Malta hopes financial incentives will bring tourism back

Malta, Valletta at dusk
Sylvain Sonnet / Getty Images

As vaccinated travelers worldwide scramble to book summer vacations, the island nation of Malta is working hard to be the top place on their must-visit lists. As the Mediterranean destination gears up to lift most COVID-related restrictions by June 1, it's offering financial incentives for foreign visitors to book a trip there—up to 200 euros (about $240).

But as with all sorts of handouts, you won't simply be given your prize.

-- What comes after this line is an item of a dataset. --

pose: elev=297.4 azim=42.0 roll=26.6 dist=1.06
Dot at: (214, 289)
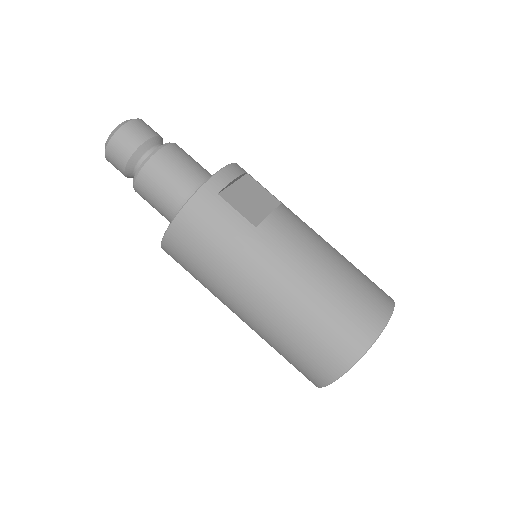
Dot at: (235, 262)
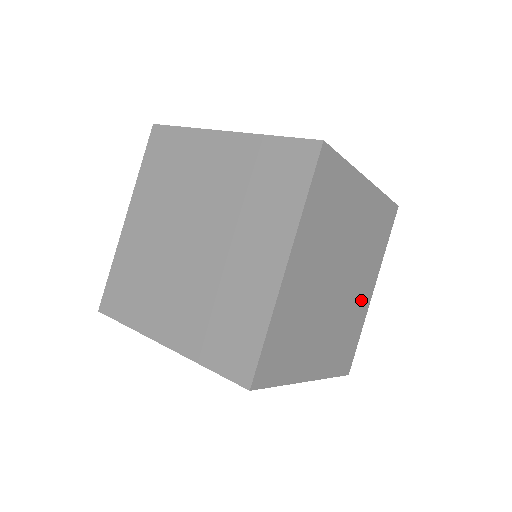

There's a lot of fine print attached to this deal, in particular. First, visitors must stay for at least three days to receive any payout. Second, the total amount you'll receive is based upon the type of hotel you stay at. And third, you must book directly with the hotel to receive any cash.

The system works thusly: guests who book a three-night stay (or longer) directly with a five-star hotel will receive 100 euros from the Malta Tourism Authority, plus a matching amount from the hotel itself. Guests who do the same at a four-star hotel will receive a total of 150 euros; a stay at a three-star hotel will net just 100 euros altogether. The same rates apply for hotels on the Maltese island of Gozo, with an additional bonus of 10 percent.

“The scheme is aimed at putting Malta’s hotels in a very competitive position as international tourism restarts,” Malta's tourism minister Clayton Bartolo said on Friday, according to Reuters.

Tourism comprises 15.8 percent of Malta's economy, so it's no surprise that the country is pushing for a strong post-COVID comeback this summer. Regardless of the financial incentive, the destination remains a pretty ideal vacation spot, with gorgeous luxe hotels, a robust nightlife scene, and dramatic seaside landscapes.